There are ways to emerge and begin again. Some people can rise up out of dysfunction more easily than others because they have inborn or learned resilience. After enduring calamities or wrong choice sequalae they can find a fragment of hope or crack of light in a situation, expand it, and keep living. They are stronger, wiser, and more able because the trauma elicited growth. For some, post-traumatic growth doesn't even capture it; they actually feel a whole lot happier after exiting a gnawing relationship and embarking on something better. Right-fit in persons, landscapes, communities, etc. can be curative. But it might take a critical thought process to let go of one thing and engage in another.

Would altering your thinking help you relinquish an irrational attachment? Some literature suggests that a critical thought process can help you to take an action you thought improbable or impossible. In some cases, there is no way to alter angst, stagnation, and emotional turmoil without a deep psychotherapeutic working through of the past. Moving through the painful feelings allows freedom and capability to unfold. It works. In others, changing the thoughts changes the feelings and leads the capacity to take action. Cognitive reframing techniques such as Socratic questioning or a guided critical thought process can also spur change.

Three themes cited in the research explain some of the reasons why people may have steadfast attachments to unsuitable figures.
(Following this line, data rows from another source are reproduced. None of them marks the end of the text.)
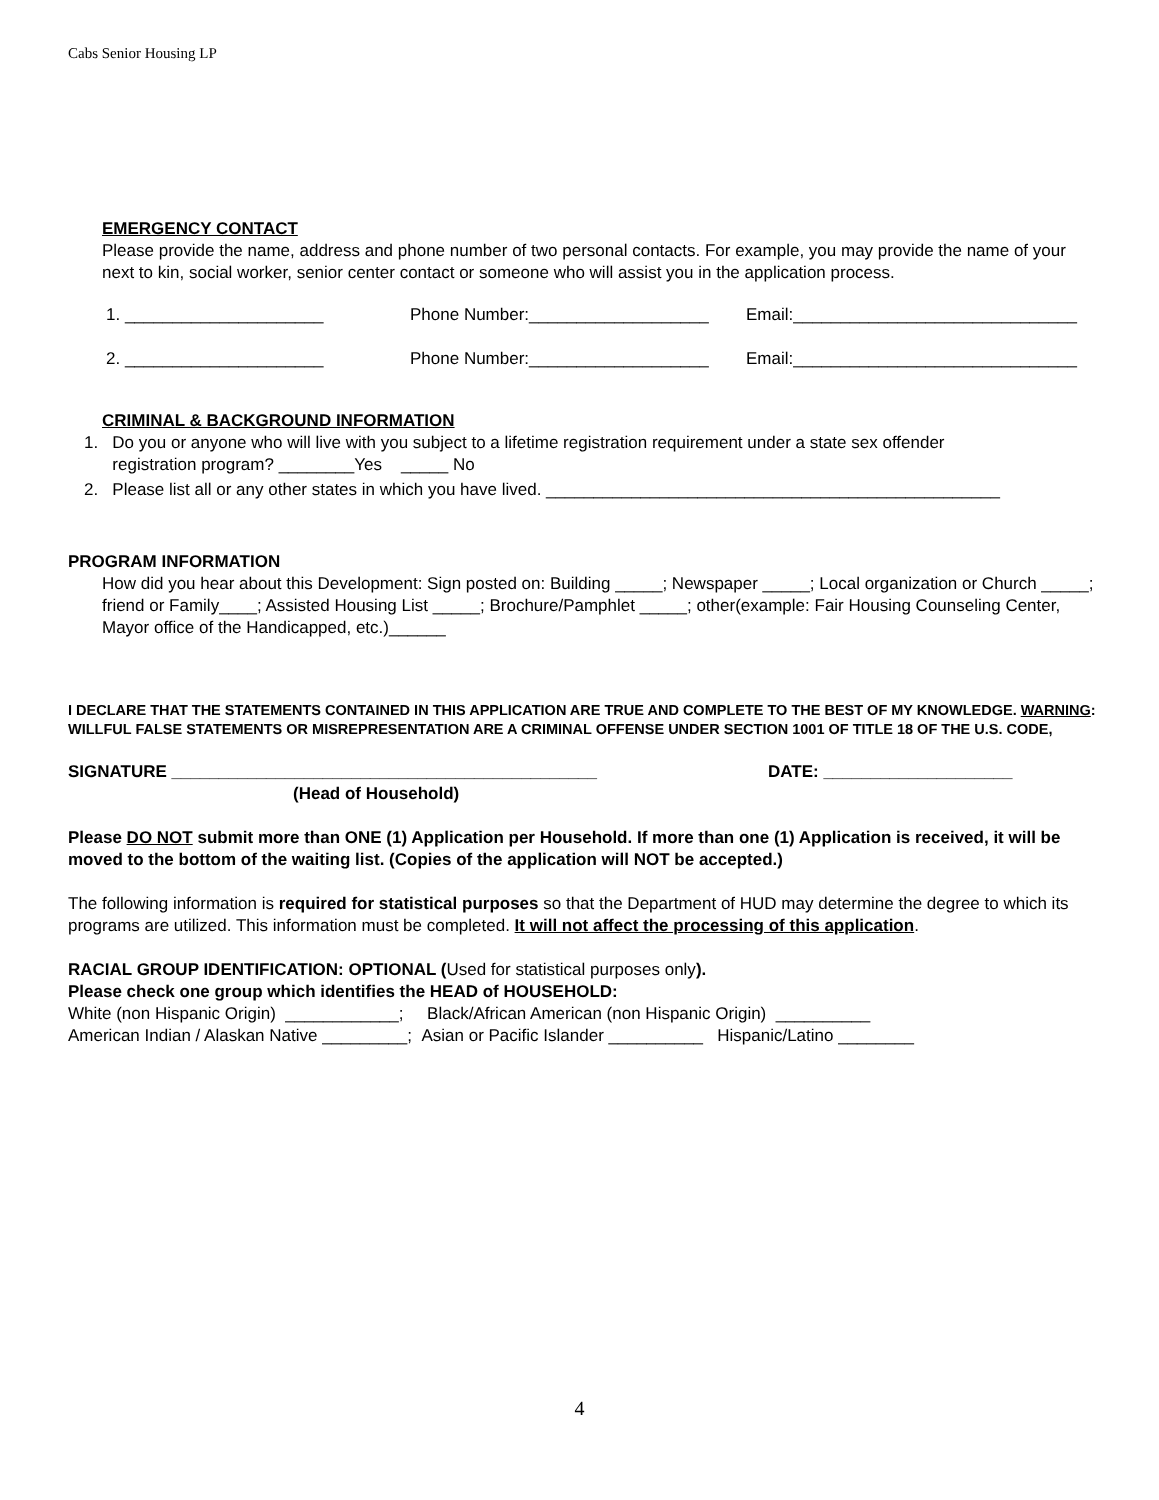Cabs Senior Housing LP
EMERGENCY CONTACT
Please provide the name, address and phone number of two personal contacts. For example, you may provide the name of your next to kin, social worker, senior center contact or someone who will assist you in the application process.
1. _____________________ Phone Number:___________________ Email:______________________________
2. _____________________ Phone Number:___________________ Email:______________________________
CRIMINAL & BACKGROUND INFORMATION
1. Do you or anyone who will live with you subject to a lifetime registration requirement under a state sex offender
registration program? ________Yes _____ No
2. Please list all or any other states in which you have lived. ________________________________________________
PROGRAM INFORMATION
How did you hear about this Development: Sign posted on: Building _____; Newspaper _____; Local organization or Church _____; friend or Family____; Assisted Housing List _____; Brochure/Pamphlet _____; other(example: Fair Housing Counseling Center, Mayor office of the Handicapped, etc.)______
I DECLARE THAT THE STATEMENTS CONTAINED IN THIS APPLICATION ARE TRUE AND COMPLETE TO THE BEST OF MY KNOWLEDGE. WARNING: WILLFUL FALSE STATEMENTS OR MISREPRESENTATION ARE A CRIMINAL OFFENSE UNDER SECTION 1001 OF TITLE 18 OF THE U.S. CODE,
SIGNATURE _____________________________________________ DATE: ____________________
(Head of Household)
Please DO NOT submit more than ONE (1) Application per Household. If more than one (1) Application is received, it will be moved to the bottom of the waiting list. (Copies of the application will NOT be accepted.)
The following information is required for statistical purposes so that the Department of HUD may determine the degree to which its programs are utilized. This information must be completed. It will not affect the processing of this application.
RACIAL GROUP IDENTIFICATION: OPTIONAL (Used for statistical purposes only).
Please check one group which identifies the HEAD of HOUSEHOLD:
White (non Hispanic Origin) ____________; Black/African American (non Hispanic Origin) __________
American Indian / Alaskan Native _________; Asian or Pacific Islander __________ Hispanic/Latino ________
4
There are others, but I chose to focus on these because they deal with an entrenched set of beliefs that, if challenged, could open up a life.

  1. The overvaluation of romantic love.
  2. A false set of beliefs about the other person's identity.
  3. Separation is the hardest human task and harder for deeply loyal problem solvers in a toxic bind.

One thought now is that if you are holding on, it could reflect your capacity to form a real, continuous, caring, in-depth attachment in the first place. Not everyone can do this. It's healthy. One of the problems might be that the "other" you cling to doesn't have this capacity. Because of their slipperiness or as-if quality, you are intermittently conditioned to stay put in the hope of fixing things. This BF Skinner type of conditioning is an evidence-based, logical, behavioral phenomenon that is "irrational" when it comes to your health.

So, one good thing is that you have the capacity for true attachment and a good dose of tenacity. Re-directing these strengths in more" rational" ways is a great start for a good life.